§ **Problem**:
Rewrite the listing below with "common name" replaced by "vernacular name" and every other line unchanged. Leave out the pictures.

§ **Entries supplied**:
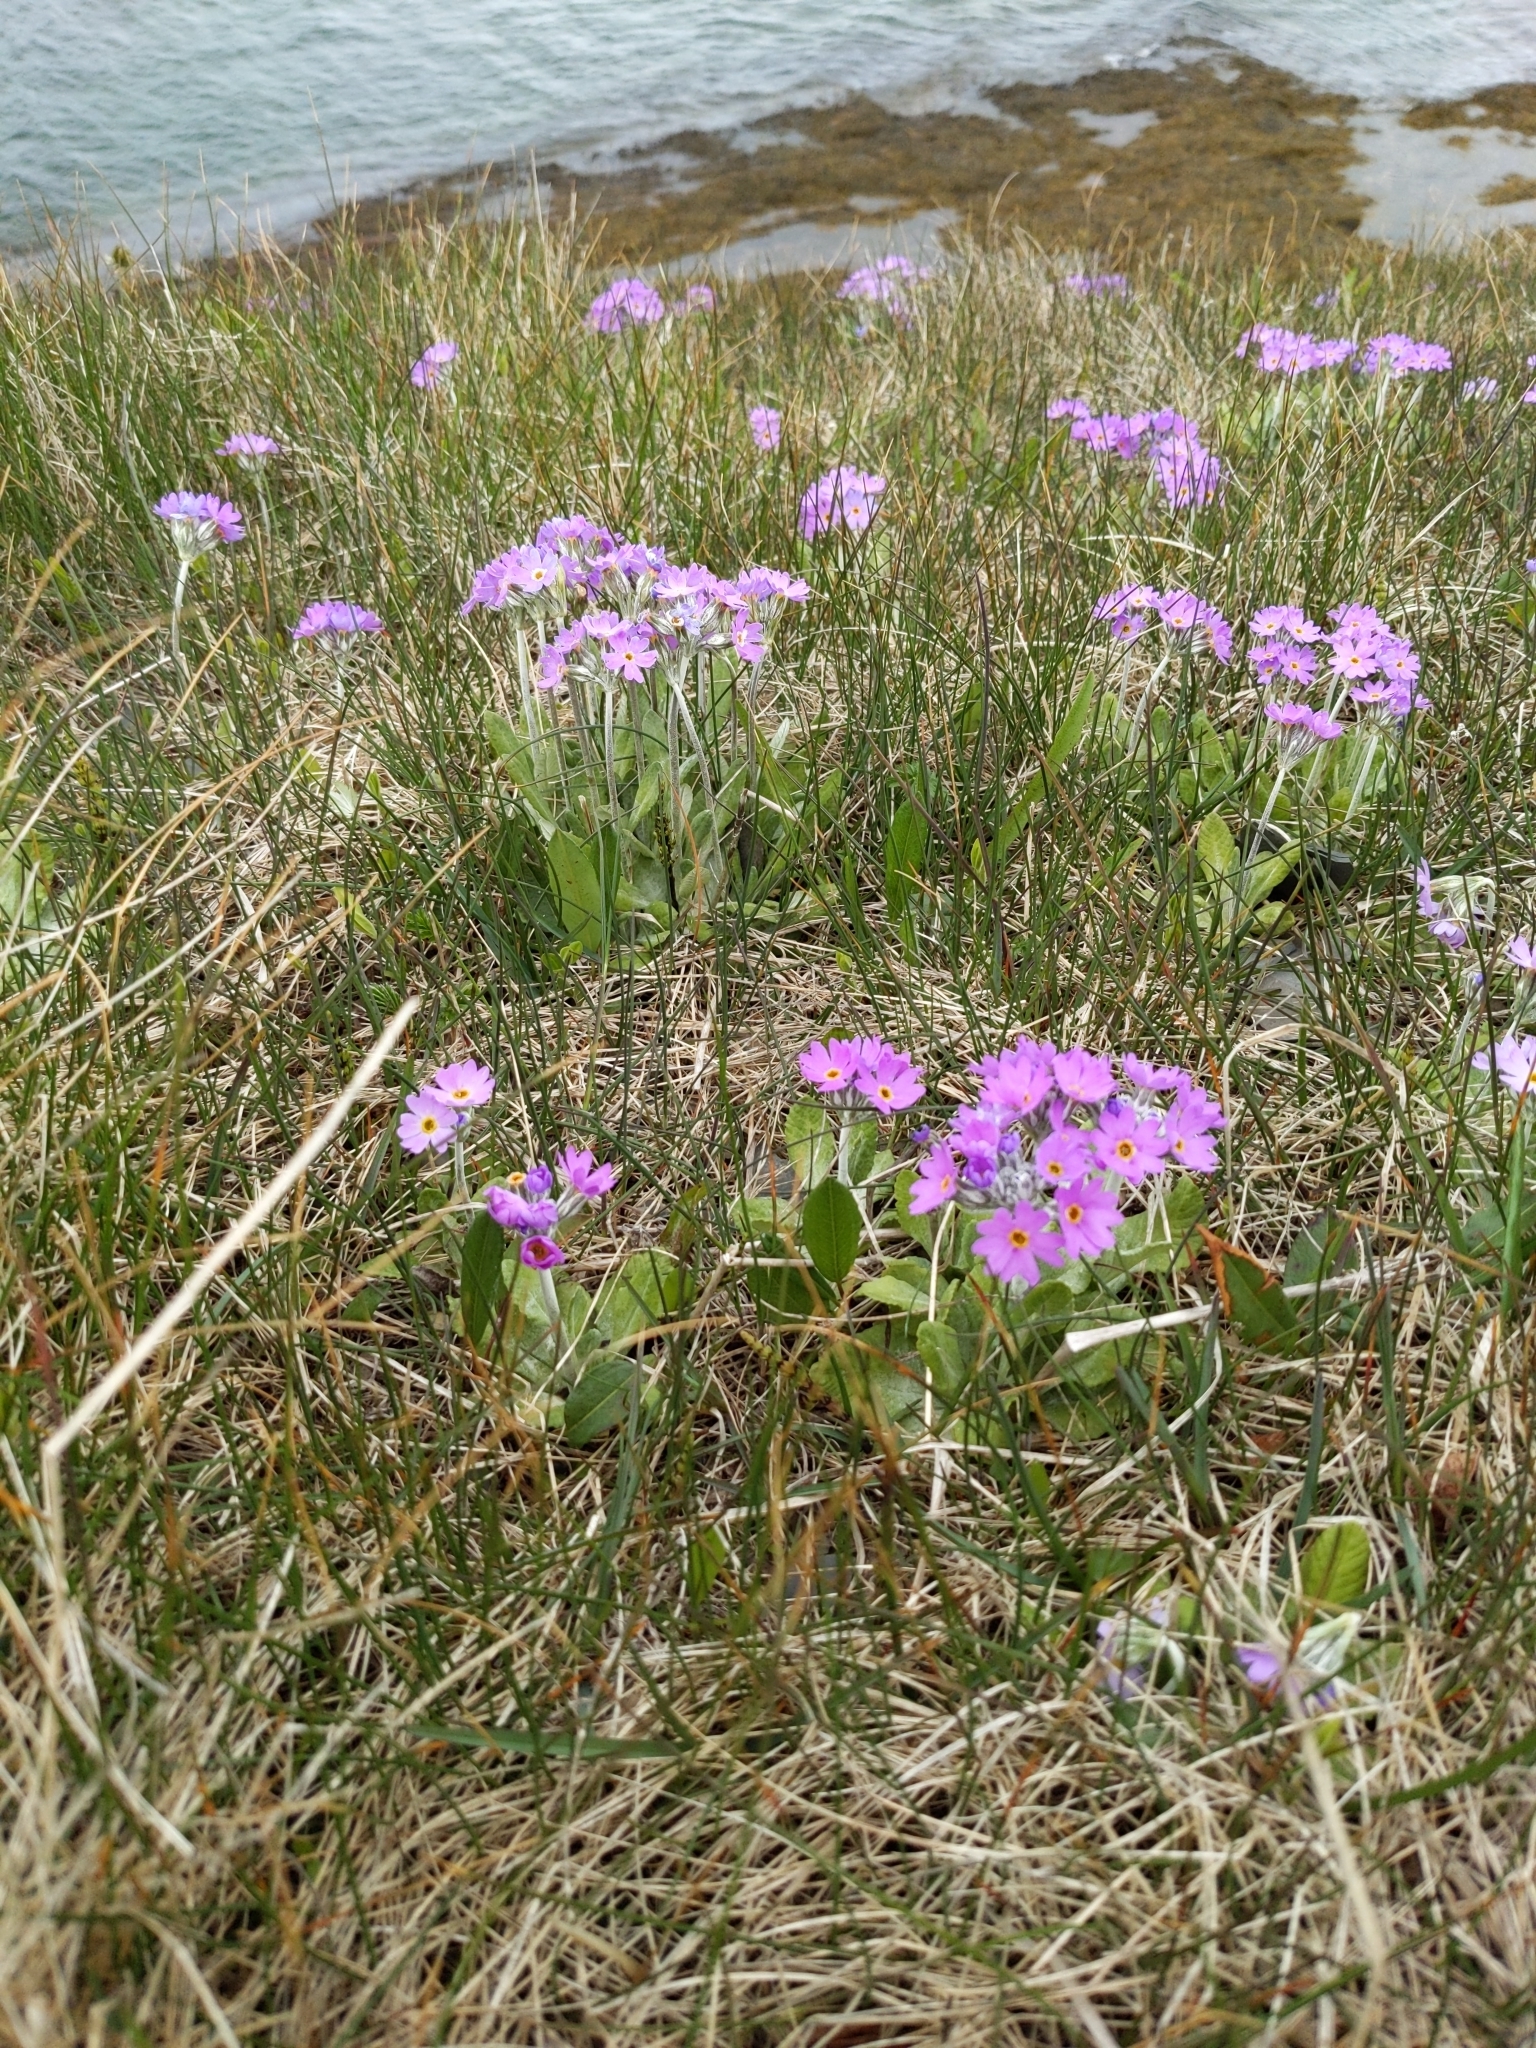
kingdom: Plantae
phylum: Tracheophyta
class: Magnoliopsida
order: Ericales
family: Primulaceae
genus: Primula
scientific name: Primula laurentiana
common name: Bird-eye primrose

§ **The completed task**:
kingdom: Plantae
phylum: Tracheophyta
class: Magnoliopsida
order: Ericales
family: Primulaceae
genus: Primula
scientific name: Primula laurentiana
vernacular name: Bird-eye primrose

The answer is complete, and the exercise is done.